--- DATA SHOWN Enclosed Below ---

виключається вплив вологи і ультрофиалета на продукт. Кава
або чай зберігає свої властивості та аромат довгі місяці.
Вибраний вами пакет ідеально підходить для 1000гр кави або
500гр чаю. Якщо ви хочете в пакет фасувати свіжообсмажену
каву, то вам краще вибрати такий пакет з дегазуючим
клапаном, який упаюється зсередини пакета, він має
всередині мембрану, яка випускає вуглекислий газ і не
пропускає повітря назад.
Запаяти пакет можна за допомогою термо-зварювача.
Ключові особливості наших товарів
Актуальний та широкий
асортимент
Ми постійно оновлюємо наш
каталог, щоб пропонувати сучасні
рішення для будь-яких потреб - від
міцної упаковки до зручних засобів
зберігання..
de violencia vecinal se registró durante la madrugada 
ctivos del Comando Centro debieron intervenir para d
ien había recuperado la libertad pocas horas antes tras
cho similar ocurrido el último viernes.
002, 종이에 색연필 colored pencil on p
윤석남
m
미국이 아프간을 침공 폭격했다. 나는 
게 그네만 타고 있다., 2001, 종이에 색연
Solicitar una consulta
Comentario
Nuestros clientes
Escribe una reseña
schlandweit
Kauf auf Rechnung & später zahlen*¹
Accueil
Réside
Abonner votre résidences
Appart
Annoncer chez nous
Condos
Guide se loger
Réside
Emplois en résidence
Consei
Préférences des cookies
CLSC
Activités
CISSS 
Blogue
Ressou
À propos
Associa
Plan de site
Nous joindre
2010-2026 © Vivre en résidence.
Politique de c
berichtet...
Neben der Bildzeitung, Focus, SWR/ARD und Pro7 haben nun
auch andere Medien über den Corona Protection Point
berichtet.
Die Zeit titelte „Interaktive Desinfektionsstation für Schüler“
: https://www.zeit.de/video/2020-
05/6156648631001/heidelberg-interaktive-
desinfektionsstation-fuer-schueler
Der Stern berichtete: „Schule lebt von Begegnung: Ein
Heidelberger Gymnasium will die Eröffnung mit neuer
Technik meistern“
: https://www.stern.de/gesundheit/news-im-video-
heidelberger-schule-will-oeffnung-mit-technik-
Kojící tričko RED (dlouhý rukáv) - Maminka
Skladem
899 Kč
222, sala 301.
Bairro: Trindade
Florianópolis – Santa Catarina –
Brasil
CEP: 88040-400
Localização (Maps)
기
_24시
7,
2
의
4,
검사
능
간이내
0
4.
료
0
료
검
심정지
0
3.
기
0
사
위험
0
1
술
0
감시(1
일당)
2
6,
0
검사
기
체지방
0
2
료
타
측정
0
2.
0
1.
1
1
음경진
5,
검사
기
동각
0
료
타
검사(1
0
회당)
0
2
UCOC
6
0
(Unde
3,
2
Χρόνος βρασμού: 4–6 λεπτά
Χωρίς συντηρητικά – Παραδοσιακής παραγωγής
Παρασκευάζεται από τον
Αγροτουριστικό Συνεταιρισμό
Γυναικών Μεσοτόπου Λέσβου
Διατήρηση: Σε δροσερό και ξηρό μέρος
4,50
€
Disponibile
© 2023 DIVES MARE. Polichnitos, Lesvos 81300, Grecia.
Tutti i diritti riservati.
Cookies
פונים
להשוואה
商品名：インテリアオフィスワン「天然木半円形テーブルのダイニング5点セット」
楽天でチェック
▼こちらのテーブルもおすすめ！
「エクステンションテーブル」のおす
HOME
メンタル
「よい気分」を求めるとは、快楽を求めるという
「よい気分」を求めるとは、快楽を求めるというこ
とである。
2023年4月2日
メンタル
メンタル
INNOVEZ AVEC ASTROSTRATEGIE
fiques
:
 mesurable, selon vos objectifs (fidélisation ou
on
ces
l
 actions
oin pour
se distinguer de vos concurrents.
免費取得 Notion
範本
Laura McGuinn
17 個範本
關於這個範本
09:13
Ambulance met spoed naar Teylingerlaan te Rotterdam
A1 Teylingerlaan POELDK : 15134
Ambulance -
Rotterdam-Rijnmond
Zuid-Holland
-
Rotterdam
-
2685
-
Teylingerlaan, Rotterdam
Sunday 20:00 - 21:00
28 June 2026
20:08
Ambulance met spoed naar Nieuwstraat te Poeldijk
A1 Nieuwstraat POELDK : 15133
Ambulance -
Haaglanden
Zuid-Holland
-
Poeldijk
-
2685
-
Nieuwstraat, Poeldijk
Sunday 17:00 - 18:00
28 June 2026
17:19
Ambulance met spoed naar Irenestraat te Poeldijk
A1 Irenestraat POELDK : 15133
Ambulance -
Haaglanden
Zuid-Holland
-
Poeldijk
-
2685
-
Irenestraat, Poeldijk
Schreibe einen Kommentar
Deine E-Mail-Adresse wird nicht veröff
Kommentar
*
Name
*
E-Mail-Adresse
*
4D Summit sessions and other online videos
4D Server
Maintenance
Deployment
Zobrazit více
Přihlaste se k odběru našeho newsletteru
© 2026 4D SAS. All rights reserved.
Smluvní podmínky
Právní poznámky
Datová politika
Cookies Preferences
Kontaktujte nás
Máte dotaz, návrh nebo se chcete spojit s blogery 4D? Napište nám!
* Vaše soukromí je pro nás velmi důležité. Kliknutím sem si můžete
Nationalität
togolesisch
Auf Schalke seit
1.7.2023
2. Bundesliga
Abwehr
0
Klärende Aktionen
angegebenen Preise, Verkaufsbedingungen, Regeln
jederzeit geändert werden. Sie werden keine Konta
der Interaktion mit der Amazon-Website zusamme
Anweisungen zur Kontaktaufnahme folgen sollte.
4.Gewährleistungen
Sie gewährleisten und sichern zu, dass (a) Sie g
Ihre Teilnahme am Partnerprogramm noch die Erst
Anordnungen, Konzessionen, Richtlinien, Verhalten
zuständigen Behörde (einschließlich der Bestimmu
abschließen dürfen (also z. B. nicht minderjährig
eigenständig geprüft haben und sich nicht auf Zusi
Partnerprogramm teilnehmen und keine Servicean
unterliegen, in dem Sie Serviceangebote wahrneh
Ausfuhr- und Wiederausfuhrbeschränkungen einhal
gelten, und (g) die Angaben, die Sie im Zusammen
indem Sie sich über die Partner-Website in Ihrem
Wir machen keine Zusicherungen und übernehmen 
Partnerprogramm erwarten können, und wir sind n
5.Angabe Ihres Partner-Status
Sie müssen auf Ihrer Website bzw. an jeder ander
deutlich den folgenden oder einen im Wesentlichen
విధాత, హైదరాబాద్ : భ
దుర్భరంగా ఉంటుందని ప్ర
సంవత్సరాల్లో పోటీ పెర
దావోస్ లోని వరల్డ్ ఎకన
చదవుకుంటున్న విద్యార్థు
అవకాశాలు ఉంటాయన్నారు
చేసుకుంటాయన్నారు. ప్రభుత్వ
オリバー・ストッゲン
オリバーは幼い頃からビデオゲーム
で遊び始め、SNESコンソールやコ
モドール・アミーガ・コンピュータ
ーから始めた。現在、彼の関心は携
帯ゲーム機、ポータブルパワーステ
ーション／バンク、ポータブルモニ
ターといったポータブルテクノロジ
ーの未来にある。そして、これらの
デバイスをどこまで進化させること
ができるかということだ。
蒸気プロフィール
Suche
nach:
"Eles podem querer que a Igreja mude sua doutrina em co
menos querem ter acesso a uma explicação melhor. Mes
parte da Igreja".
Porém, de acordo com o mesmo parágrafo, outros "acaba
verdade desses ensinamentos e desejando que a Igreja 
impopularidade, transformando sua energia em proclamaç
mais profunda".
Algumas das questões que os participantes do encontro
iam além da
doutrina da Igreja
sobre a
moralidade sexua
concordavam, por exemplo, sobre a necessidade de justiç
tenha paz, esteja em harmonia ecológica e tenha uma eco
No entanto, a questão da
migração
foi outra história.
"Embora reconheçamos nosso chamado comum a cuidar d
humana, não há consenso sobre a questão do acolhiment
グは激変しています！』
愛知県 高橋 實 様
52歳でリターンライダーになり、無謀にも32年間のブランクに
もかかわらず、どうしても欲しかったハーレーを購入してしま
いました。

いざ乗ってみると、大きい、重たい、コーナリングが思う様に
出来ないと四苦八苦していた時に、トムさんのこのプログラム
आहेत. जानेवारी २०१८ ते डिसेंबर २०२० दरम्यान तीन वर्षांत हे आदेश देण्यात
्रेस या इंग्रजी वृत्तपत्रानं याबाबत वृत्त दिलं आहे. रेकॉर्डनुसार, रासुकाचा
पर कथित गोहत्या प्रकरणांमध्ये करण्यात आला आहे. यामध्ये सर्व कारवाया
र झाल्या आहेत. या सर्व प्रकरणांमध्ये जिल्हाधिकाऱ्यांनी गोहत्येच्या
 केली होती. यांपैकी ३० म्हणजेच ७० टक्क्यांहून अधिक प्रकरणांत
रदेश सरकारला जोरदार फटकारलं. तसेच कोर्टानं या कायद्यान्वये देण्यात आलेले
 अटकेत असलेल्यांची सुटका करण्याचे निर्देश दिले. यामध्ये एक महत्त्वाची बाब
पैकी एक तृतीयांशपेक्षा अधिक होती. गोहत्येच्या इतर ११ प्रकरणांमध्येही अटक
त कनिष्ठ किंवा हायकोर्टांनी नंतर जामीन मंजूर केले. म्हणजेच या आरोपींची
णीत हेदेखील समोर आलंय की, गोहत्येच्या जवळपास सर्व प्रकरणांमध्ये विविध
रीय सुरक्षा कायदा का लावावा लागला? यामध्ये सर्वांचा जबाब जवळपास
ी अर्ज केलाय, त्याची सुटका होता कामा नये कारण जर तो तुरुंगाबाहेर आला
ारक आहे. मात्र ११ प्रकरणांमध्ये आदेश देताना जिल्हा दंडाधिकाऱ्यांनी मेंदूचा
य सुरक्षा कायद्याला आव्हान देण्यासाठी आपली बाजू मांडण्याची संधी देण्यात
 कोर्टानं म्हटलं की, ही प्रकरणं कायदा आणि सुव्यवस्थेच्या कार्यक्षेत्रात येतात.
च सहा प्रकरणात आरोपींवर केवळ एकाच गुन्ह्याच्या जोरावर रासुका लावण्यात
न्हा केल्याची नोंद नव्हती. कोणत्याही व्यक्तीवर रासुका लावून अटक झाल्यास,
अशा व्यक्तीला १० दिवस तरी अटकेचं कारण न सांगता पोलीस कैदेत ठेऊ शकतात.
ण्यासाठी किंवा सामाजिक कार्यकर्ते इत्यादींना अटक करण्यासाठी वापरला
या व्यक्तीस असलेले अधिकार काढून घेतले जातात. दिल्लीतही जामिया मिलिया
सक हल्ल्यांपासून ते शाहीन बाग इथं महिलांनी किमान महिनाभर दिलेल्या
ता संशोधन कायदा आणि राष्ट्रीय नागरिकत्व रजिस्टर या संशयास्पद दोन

--- End of Enclosed DATA SHOWN ---

Beginning at the first line of the records, give again each line exactly as written, ending with the line that contains "ctivos del Comando".

◆ RESULT:
виключається вплив вологи і ультрофиалета на продукт. Кава
або чай зберігає свої властивості та аромат довгі місяці.
Вибраний вами пакет ідеально підходить для 1000гр кави або
500гр чаю. Якщо ви хочете в пакет фасувати свіжообсмажену
каву, то вам краще вибрати такий пакет з дегазуючим
клапаном, який упаюється зсередини пакета, він має
всередині мембрану, яка випускає вуглекислий газ і не
пропускає повітря назад.
Запаяти пакет можна за допомогою термо-зварювача.
Ключові особливості наших товарів
Актуальний та широкий
асортимент
Ми постійно оновлюємо наш
каталог, щоб пропонувати сучасні
рішення для будь-яких потреб - від
міцної упаковки до зручних засобів
зберігання..
de violencia vecinal se registró durante la madrugada 
ctivos del Comando Centro debieron intervenir para d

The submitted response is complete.